The chamber's position switch was revealed earlier this week during a public hearing in Charleston. The Senate Judiciary Committee has been hosting hearings across the state to get feedback on its immigration reform bill introduced in January.
While the chamber stood with a coalition of business groups in May, it did not consult with them before announcing its endorsement of the state bill.
One of those groups said it is not siding with the chamber.
The Farm Bureau will withhold its endorsement until it sees what new provisions are included in the bill when the General Assembly starts its 2008 session in January, said Reggie Hall, the Farm Bureau's educational program director.
The Farm Bureau doesn't want state law to lock out the thousands of guest workers who pick peaches, plant trees and handle livestock, Hall said.
"People say guest workers take jobs away from Americans, but farmer after farmer after farmer will tell you, 'We can't find them,"' Hall said.

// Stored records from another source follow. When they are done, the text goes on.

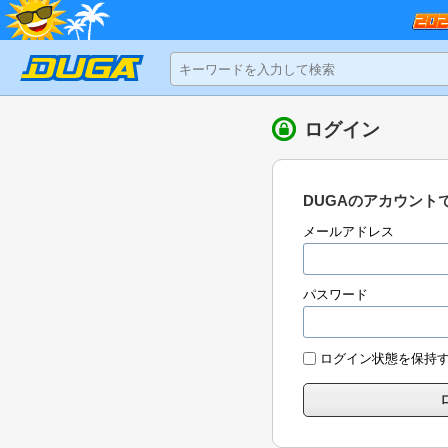
ログイン
DUGAのアカウント
メールアドレス
パスワード
ログイン状態を保持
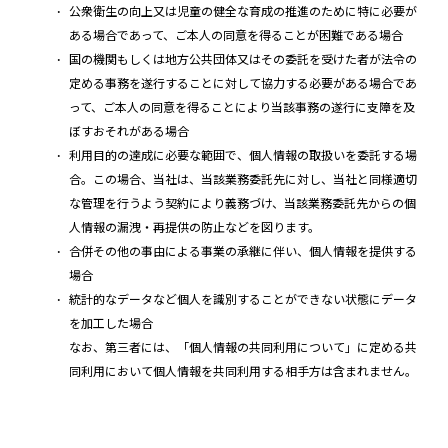
公衆衛生の向上又は児童の健全な育成の推進のために特に必要が
ある場合であって、ご本人の同意を得ることが困難である場合
国の機関もしくは地方公共団体又はその委託を受けた者が法令の
定める事務を遂行することに対して協力する必要がある場合であ
って、ご本人の同意を得ることにより当該事務の遂行に支障を及
ぼすおそれがある場合
利用目的の達成に必要な範囲で、個人情報の取扱いを委託する場
合。この場合、当社は、当該業務委託先に対し、当社と同様適切
な管理を行うよう契約により義務づけ、当該業務委託先からの個
人情報の漏洩・再提供の防止などを図ります。
合併その他の事由による事業の承継に伴い、個人情報を提供する
場合
統計的なデータなど個人を識別することができない状態にデータ
を加工した場合
なお、第三者には、「個人情報の共同利用について」に定める共
同利用において個人情報を共同利用する相手方は含まれません。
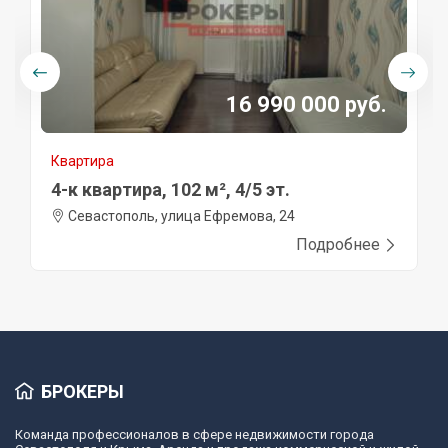
16 990 000 руб.
Квартира
4-к квартира, 102 м², 4/5 эт.
Севастополь, улица Ефремова, 24
Подробнее
БРОКЕРЫ
Команда профессионалов в сфере недвижимости города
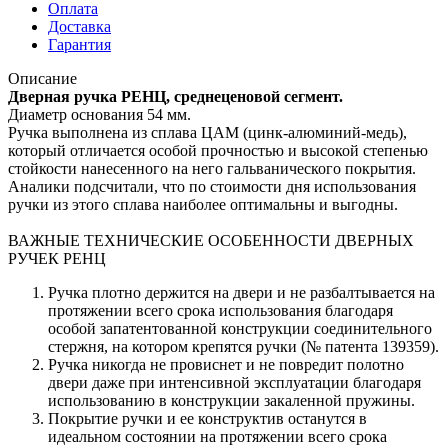
Оплата
Доставка
Гарантия
Описание
Дверная ручка РЕНЦ, среднеценовой сегмент.
Диаметр основания 54 мм.
Ручка выполнена из сплава ЦАМ (цинк-алюминий-медь),
который отличается особой прочностью и высокой степенью
стойкости нанесенного на него гальванического покрытия.
Аналики подсчитали, что по стоимости дня использования
ручки из этого сплава наиболее оптимальны и выгодны.
ВАЖНЫЕ ТЕХНИЧЕСКИЕ ОСОБЕННОСТИ ДВЕРНЫХ
РУЧЕК РЕНЦ
Ручка плотно держится на двери и не разбалтывается на
протяжении всего срока использования благодаря
особой запатентованной конструкции соединительного
стержня, на котором крепятся ручки (№ патента 139359).
Ручка никогда не провиснет и не повредит полотно
двери даже при интенсивной эксплуатации благодаря
использованию в конструкции закаленной пружины.
Покрытие ручки и ее конструктив останутся в
идеальном состоянии на протяжении всего срока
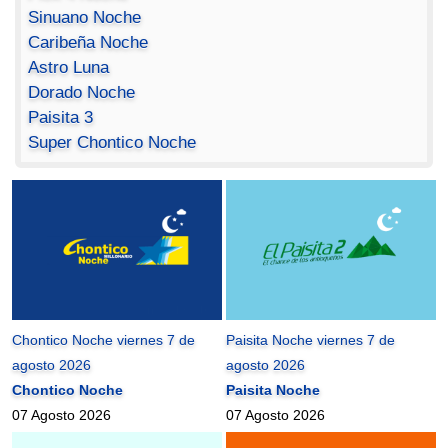
Sinuano Noche
Caribeña Noche
Astro Luna
Dorado Noche
Paisita 3
Super Chontico Noche
Chontico Noche viernes 7 de
Paisita Noche viernes 7 de
agosto 2026
agosto 2026
Chontico Noche
Paisita Noche
07 Agosto 2026
07 Agosto 2026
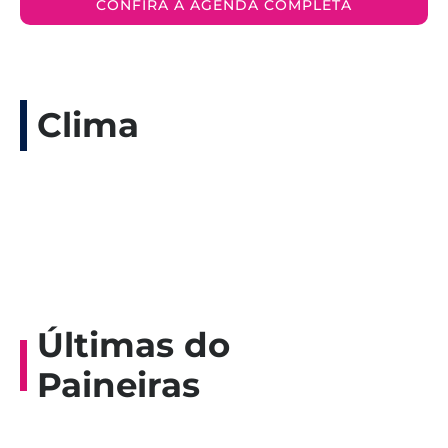
CONFIRA A AGENDA COMPLETA
Clima
Últimas do
Paineiras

The state's immigration reform efforts are on the agenda at next week's S.C. Hospitality Association board meeting, said Tom Sponseller, the association's president.
Sponseller said the hospitality association's main concern is a provision that would require businesses to participate in a federal database that matches employees' names and Social Security numbers. That system has been flawed, but Sponseller said the federal government had made improvements this year.
"We are working with the bill's authors to make sure that businesses who use the database are not harmed if the database is wrong," he said. "As long as the business has made every best attempt to verify legal status, it won't be held accountable."
While the chamber now supports the legislature's efforts, it wants some measures added to the bill -- mainly that cities and counties should not be allowed to establish their own immigration ordinances, Purday said.
"It really impacts the prosperity of business in this state if businesses have to keep up with different sets of rules," she said.